Segment Start: Task inputs
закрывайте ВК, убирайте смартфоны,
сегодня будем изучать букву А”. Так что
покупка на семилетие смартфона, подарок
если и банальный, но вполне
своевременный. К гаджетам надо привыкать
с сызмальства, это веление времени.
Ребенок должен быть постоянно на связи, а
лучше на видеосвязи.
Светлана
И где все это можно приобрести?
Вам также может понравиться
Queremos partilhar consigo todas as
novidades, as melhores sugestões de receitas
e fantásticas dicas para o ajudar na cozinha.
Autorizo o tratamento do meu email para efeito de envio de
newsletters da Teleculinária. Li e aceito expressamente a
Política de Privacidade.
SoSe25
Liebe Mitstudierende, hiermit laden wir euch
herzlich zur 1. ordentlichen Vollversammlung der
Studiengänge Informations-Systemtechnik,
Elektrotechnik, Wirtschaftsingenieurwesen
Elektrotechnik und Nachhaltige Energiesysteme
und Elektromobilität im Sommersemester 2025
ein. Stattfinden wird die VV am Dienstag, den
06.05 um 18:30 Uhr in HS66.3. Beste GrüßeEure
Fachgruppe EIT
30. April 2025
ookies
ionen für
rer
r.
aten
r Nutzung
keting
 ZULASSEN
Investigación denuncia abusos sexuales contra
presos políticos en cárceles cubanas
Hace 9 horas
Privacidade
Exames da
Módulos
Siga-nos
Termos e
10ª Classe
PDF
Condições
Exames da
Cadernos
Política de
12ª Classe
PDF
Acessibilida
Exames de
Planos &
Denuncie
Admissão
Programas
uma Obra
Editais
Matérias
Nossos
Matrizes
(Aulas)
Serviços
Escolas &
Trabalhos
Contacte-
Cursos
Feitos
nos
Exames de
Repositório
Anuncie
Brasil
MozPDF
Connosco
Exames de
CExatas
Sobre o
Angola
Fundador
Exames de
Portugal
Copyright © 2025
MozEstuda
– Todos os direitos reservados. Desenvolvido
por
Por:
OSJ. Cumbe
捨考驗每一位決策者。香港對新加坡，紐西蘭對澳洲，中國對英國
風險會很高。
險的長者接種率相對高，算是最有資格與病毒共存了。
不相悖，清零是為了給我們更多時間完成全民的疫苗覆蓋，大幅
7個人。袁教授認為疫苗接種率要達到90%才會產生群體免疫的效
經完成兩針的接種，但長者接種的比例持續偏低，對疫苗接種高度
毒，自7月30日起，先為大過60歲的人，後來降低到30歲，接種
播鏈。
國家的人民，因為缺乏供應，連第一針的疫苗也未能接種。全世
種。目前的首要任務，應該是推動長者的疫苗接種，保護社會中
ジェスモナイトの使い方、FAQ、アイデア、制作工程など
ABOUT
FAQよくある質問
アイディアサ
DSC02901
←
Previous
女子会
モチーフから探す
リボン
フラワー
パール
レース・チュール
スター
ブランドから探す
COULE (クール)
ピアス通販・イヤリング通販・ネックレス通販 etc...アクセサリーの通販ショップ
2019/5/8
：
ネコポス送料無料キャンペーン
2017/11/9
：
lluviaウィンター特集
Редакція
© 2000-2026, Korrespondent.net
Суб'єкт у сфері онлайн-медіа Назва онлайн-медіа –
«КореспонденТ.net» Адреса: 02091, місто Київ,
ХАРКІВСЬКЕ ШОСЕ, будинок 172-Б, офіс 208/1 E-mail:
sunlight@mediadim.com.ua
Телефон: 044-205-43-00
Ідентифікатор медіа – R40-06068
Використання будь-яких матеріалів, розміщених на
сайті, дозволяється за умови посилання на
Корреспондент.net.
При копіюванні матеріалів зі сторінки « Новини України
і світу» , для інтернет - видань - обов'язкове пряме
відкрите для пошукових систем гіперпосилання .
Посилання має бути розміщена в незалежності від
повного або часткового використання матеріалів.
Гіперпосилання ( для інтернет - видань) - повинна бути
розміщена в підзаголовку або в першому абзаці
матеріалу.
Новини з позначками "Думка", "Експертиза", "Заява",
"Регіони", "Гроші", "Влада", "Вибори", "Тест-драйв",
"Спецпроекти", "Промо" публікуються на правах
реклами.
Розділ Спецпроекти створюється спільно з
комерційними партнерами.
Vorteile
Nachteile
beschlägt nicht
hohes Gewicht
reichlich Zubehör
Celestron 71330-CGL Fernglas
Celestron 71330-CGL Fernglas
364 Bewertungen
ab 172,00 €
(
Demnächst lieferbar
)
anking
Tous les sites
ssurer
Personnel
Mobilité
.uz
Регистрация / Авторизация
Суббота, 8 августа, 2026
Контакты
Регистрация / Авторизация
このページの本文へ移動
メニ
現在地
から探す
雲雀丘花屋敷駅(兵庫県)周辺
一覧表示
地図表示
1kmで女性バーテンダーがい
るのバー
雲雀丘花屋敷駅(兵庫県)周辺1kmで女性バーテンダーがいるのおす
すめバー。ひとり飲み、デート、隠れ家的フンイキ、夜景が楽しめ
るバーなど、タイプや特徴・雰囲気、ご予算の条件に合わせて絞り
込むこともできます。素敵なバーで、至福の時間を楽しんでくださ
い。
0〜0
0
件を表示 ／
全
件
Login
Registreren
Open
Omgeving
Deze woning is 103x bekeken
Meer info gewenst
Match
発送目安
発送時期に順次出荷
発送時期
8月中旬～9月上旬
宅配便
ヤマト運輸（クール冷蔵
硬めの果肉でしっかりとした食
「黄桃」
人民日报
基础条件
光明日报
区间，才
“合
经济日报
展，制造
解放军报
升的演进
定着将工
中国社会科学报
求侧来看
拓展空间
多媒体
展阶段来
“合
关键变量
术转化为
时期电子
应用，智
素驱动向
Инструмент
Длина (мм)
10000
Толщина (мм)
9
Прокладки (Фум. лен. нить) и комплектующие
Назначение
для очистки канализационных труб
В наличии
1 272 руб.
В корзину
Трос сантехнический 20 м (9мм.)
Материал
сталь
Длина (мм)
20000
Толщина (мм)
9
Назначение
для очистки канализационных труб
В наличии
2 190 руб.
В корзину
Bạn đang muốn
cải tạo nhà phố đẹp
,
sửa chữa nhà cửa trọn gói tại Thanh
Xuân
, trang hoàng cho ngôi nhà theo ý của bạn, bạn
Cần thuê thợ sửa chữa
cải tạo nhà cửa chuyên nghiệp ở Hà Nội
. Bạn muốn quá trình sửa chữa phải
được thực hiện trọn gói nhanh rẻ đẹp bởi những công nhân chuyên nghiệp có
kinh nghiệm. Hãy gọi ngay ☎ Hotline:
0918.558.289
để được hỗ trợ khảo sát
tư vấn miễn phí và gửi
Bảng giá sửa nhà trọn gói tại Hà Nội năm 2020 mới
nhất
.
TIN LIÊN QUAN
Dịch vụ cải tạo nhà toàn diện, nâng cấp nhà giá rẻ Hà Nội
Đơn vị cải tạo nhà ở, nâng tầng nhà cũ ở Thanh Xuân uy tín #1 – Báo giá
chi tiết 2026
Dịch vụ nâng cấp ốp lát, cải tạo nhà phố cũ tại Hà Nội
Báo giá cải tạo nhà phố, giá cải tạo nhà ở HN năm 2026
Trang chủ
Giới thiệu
Segment End: Task inputs
If a line in the records has the word "nghiệp", copy that line.

cải tạo nhà cửa chuyên nghiệp ở Hà Nội
được thực hiện trọn gói nhanh rẻ đẹp bởi những công nhân chuyên nghiệp có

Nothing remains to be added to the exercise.